─── EXCERPT TO READ
Skip to main content

How to index a JSON column

In this recipe we'll learn how to configure an index for a JSON column.

note

Pre-requisites

You will need to install Docker to follow the code examples in this guide.

Download Recipe

First, clone the GitHub repository to your local machine and navigate to this recipe:

git clone git@github.com:startreedata/pinot-recipes.git
cd pinot-recipes/recipes/json-index

If you don't have a Git client, you can also download a zip file that contains the code and then navigate to the recipe.

Launch Pinot Cluster

You can spin up a Pinot Cluster by running the following command:

docker-compose up

This command will run a single instance of the Pinot Controller, Pinot Server, Pinot Broker, Kafka, and Zookeeper. You can find the docker-compose.yml file on GitHub.

Data generator

This recipe contains a data generator that creates events with data about people.

It uses the Faker library, so you'll first need to install that:

pip install faker

You can generate data by running the following command:

python datagen.py 2>/dev/null  | head -n1 | jq

Output is shown below:

{
"ts": 1680172162791,
"person": {
"id": "ead572cb-c8bc-457a-b331-4f380c5ebe18",
"name": "Melissa Howard",
"email": "daniel75@example.com",
"age": 33,
"address": {
"street_address": "974 Michael Hollow",
"city": "Johnstonport",
"state": "South Dakota",
"country": "Latvia"
},
"phone_number": "+1-697-077-6893x6562",
"job": {
"company": "Ramirez-Hunt",
"position": "Communications engineer",
"department": "iterate efficient e-markets"
},
"interests": [
"Swimming"
],
"friend_ids": [
"88a696de-34d1-4300-ac3c-3084a6bdceeb"
──────
─── RECORD SET
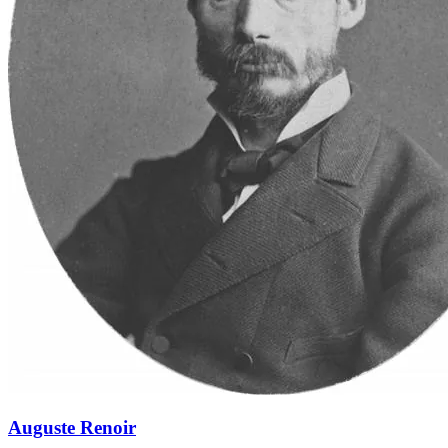
Auguste Renoir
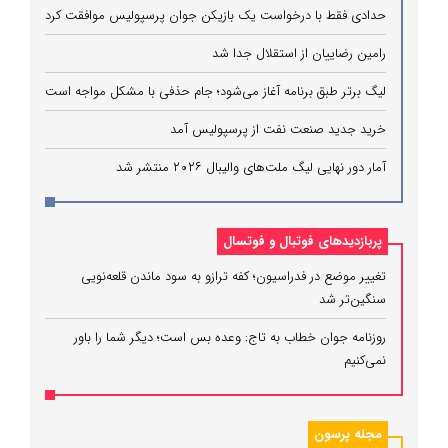
حدادی فقط با درخواست یک بازیکن جوان پرسپولیس موافقت کرد
رامین رضاییان از استقلال جدا شد
لیگ برتر طبق برنامه آغاز می‌شود؛ جام حذفی با مشکل مواجه است
خرید جدید صنعت نفت از پرسپولیس آمد
آمار دور نهایی لیگ ملت‌های والیبال ۲۰۲۶ منتشر شد
پربازدیدهای فوتبال و فوتسال
تغییر موضع در فدراسیون؛ کفه ترازو به سود ماندن قلعه‌نویی
سنگین‌تر شد
روزنامه جوان خطاب به تاج: وعده بس است؛ دیگر شما را باور
نمی‌کنیم
مجله پرسون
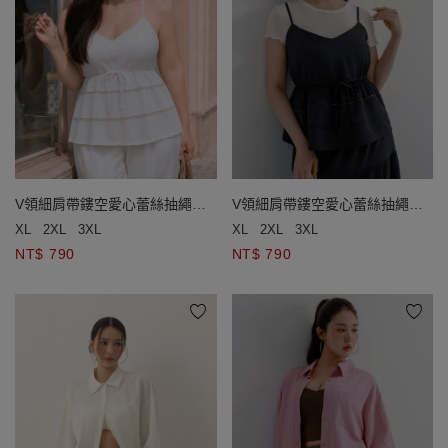
V領細肩帶鏤空愛心蕾絲抽繩收
V領細肩帶鏤空愛心蕾絲抽繩收
腰傘擺背心(附胸墊)
腰傘擺背心(附胸墊)
XL
2XL
3XL
XL
2XL
3XL
NT$ 790
NT$ 790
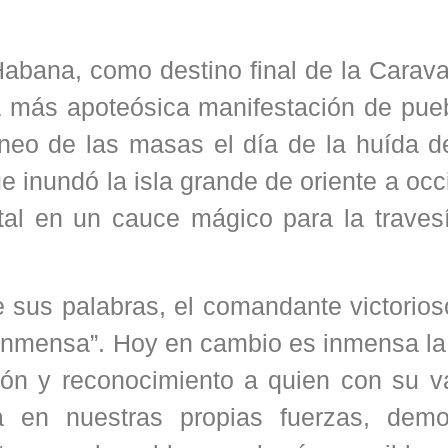
abana, como destino final de la Carava
la más apoteósica manifestación de pue
áneo de las masas el día de la huída de
 inundó la isla grande de oriente a occ
ital en un cauce mágico para la traves
e sus palabras, el comandante victorios
 inmensa”. Hoy en cambio es inmensa la 
ión y reconocimiento a quien con su va
a en nuestras propias fuerzas, demo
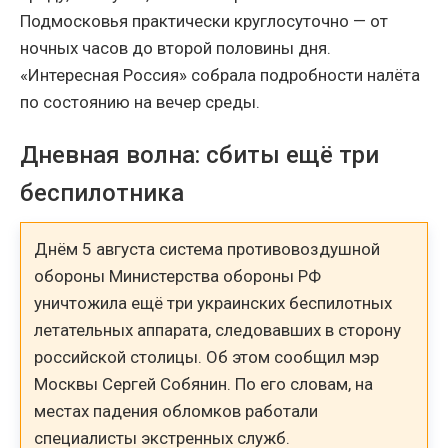
Подмосковья практически круглосуточно — от
ночных часов до второй половины дня.
«Интересная Россия» собрала подробности налёта
по состоянию на вечер среды.
Дневная волна: сбиты ещё три
беспилотника
Днём 5 августа система противовоздушной
обороны Министерства обороны РФ
уничтожила ещё три украинских беспилотных
летательных аппарата, следовавших в сторону
российской столицы. Об этом сообщил мэр
Москвы Сергей Собянин. По его словам, на
местах падения обломков работали
специалисты экстренных служб.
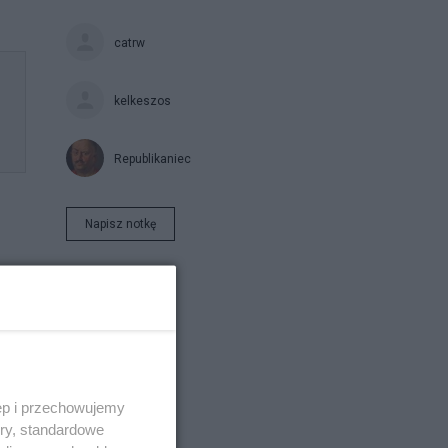
catrw
kelkeszos
Republikaniec
Napisz notkę
ei.
ęp i przechowujemy
ory, standardowe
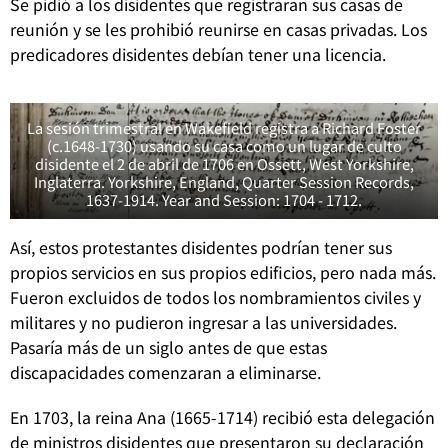
Se pidió a los disidentes que registraran sus casas de
reunión y se les prohibió reunirse en casas privadas.
Los
predicadores disidentes debían tener una licencia.
La sesión trimestral en Wakefield registra a Richard Foster
(c.1648-1730) usando su casa como un lugar de culto
disidente el 2 de abril de 1706 en Ossett, West Yorkshire,
Inglaterra. Yorkshire, England, Quarter Session Records,
1637-1914. Year and Session: 1704 - 1712.
Así, estos protestantes disidentes podrían tener sus
propios servicios en sus propios edificios, pero nada más.
Fueron excluidos de todos los nombramientos civiles y
militares y no pudieron ingresar a las universidades.
Pasaría más de un siglo antes de que estas
discapacidades comenzaran a eliminarse.
En 1703, la reina Ana (1665-1714) recibió esta delegación
de ministros disidentes que presentaron su declaración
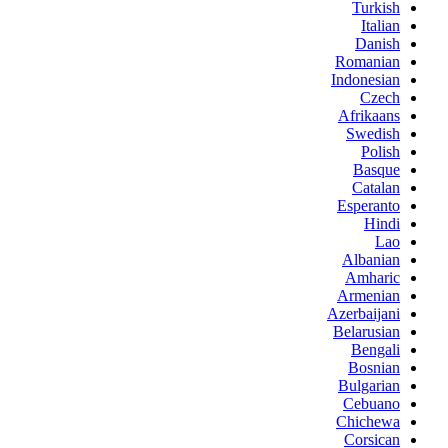
Turkish
Italian
Danish
Romanian
Indonesian
Czech
Afrikaans
Swedish
Polish
Basque
Catalan
Esperanto
Hindi
Lao
Albanian
Amharic
Armenian
Azerbaijani
Belarusian
Bengali
Bosnian
Bulgarian
Cebuano
Chichewa
Corsican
──────
REQUIREMENT A: In the recipe on indexing a JSON column, which library does the data generator use?
REQUIREMENT B: Rewrite the paragraph beginning "This command will run a single instance" from the JSON index recipe as a short bulleted list that keeps its main facts.
REQUIREMENT C: Resume the recipe on indexing a JSON column from the point where its text stops.

OUTPUT A: The Faker library.

OUTPUT B:
- Runs a single instance each of the Pinot Controller, Pinot Server, Pinot Broker, Kafka, and Zookeeper.
- The docker-compose.yml file is available on GitHub.

OUTPUT C:
]
}
}

Kafka ingestion

We're going to ingest this data into an Apache Kafka topic using the kcat command line tool. We'll also use jq to structure the data in the key:payload structure that Kafka expects:

python datagen.py --sleep 0.0001 2>/dev/null |
jq -cr --arg sep ø '[.uuid, tostring] | join($sep)' |
kcat -P -b localhost:9092 -t people -Kø

We can check that Kafka has some data by running the following command:

docker exec -it kafka-querysegment kafka-run-class.sh \
kafka.tools.GetOffsetShell \
--broker-list localhost:9092 \
--topic events

We'll see something like the following:

events:0:19960902

Pinot Schema and Table

Now let's create a Pinot Schema and Table.

First, the schema:

{
"schemaName": "people",
"dimensionFieldSpecs": [
{
"name": "person",
"dataType": "JSON"
}
],
"metricFieldSpecs": [],
"dateTimeFieldSpecs": [
{
"name": "ts",
"dataType": "TIMESTAMP",
"format": "1:MILLISECONDS:EPOCH",
"granularity": "1:MILLISECONDS"
}
]
}

Our schema has only two columns - one for the timestamp and another one that stores the person.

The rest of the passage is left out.